La lecture, spécificité de l’espèce humaine, est-elle en danger ?

La lecture est propre à l’espèce humaine et même aux plus récents d’entre nous. Alors que notre espèce, homo sapiens, est apparue il y a environ 300 000 ans, l’écriture et donc les premiers lecteurs ne remontent qu’à 6 000 ans.[1] Quant à la diffusion de la lecture qu’a permis l’imprimerie, elle ne date que de quelques centaines d’années. Quels avantages notre espèce a-t-elle tirés de l’écriture et de la lecture ? Initialement, essentiellement étiqueter et garder des traces d’actes comptables plus fiables que la mémorisation cérébrale. Puis, rapidement utiliser cette annexe de la mémoire en archivant toute expérience humaine pour s’y référer, et la transmettre à ses contemporains et aux générations ultérieures. Elle permet le début de l’Histoire (récente) de notre espèce. Mais écriture et lecture ont aussi été d’une aide importante pour structurer la pensée, développer un esprit critique et favoriser la créativité. Ecriture et lecture ont été indispensables aux multiples progrès technologiques qui ont suivi leur émergence.

Mais comment fait notre cerveau pour nous permettre de lire ? Car sur des temps aussi courts que quelques milliers d’années, l’évolution n’a pu sélectionner un centre cérébral de la lecture. Le cerveau utilise en fait une région cérébrale dédiée à la reconnaissance des formes située entre les régions visuelles (occipitales) et les régions du langage [temporales de l’hémisphère gauche (chez les droitiers)[2]]. Par apprentissage, long et régulier, cette région cérébrale va progressivement être « détournée » de sa fonction initiale et se spécialiser dans la lecture. Ensuite, tout fonctionne sur le même principe que les intelligences artificielles entraînées à apprendre par exposition répétée, des millions de fois, à reconnaître des visages sur des enregistrement vidéo ou des images suspectes de cancer du sein sur une mammographie. Par la pratique régulière de la lecture, les régularités de la langue sont appréhendées ce qui permet de reconnaitre de plus en plus rapidement les mots et leur enchaînement sans avoir à les déchiffrer lettre après lettre. Ainsi, les mots courts comme les articles ou les prépositions ne sont pas vraiment lus, et même si quelques lettres sont omises ou erronées la compréhension de la phrase reste possible, voire le lecteur ne s’en aperçoit pas vraiment.  Mais pour obtenir de tels automatismes, des années de pratique régulière sont nécessaires.
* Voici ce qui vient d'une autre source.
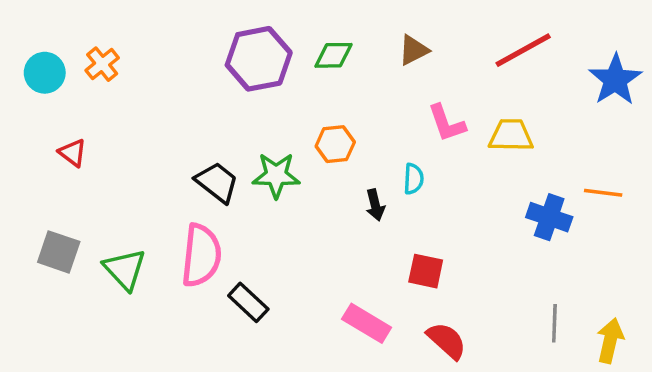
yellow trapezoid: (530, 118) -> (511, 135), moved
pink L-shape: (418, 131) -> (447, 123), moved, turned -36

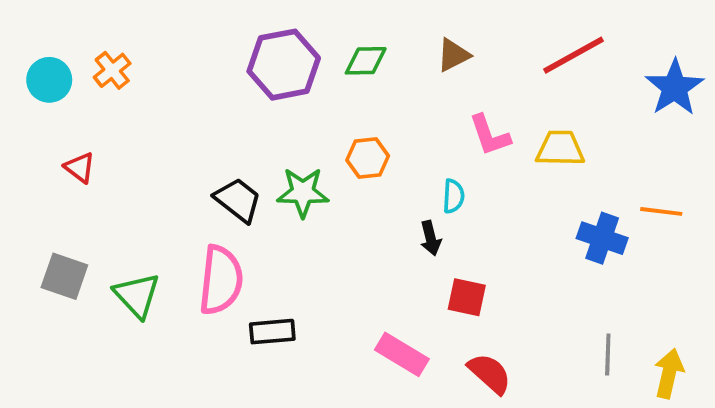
black arrow: (375, 205) -> (431, 238), moved
black rectangle: (248, 302) -> (272, 332), turned -48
Une lecture de qualité, c’est-à-dire rapide, efficace et agréable, n’est possible qu’au prix d’un apprentissage du même ordre que celui qui permet au musicien ou au sportif de maitriser voire d’exceller dans sa pratique. 

Or l’explosion de l’usage des écrans chez les enfants que nous connaissons depuis quelques années a comme principale conséquence la réduction du temps de cerveau nécessaire à ce long apprentissage ce qui compromet l’acquisition d’une lecture efficace et de qualité. Il y a probablement danger pour l’avenir, d’où le plaidoyer récent du neuroscientifique, Michel Desmurget : « Faites-les lire ! » (Seuil, 2023). Il ne s’agit pas de s’opposer au développement de la technologie informatique qui offre par ailleurs de nombreuses opportunités à notre espèce comme par exemple effectuer des calculs complexes ou offrir une annexe de stockage d’information encore plus ample que les livres pour sa mémoire ; mais de protéger l’acquisition de la lecture, dont la maitrise offre tant de possibilités et est indispensable aussi aux bons usages de la technologie informatique.

Instructif de savoir que les enfants des principaux dirigeants de la Silicon Valley n’ont pas d’accès ou des accès très restreints aux écrans ; ou que la Chine et Singapour viennent de mettre en place des mesures drastiques pour limiter le temps d’écran et favoriser la lecture chez les enfants.[3]

La préservation et le développement des valeurs humanistes dans les décennies à venir dépendra probablement de la protection de cet apprentissage si particulier et si puissant qu’est la lecture.

Philippe Damier


[1] https://essentiels.bnf.fr/fr/livres-et-ecritures/les-systemes-ecriture/7ec9c7b0-06c3-4894-8869-55a9389b29d5-quest-ce-quun-systeme-ecriture

[2] Chez les gauchers, il y a généralement une moindre différenciation gauche droite, le centre du langage est dans les deux hémisphères.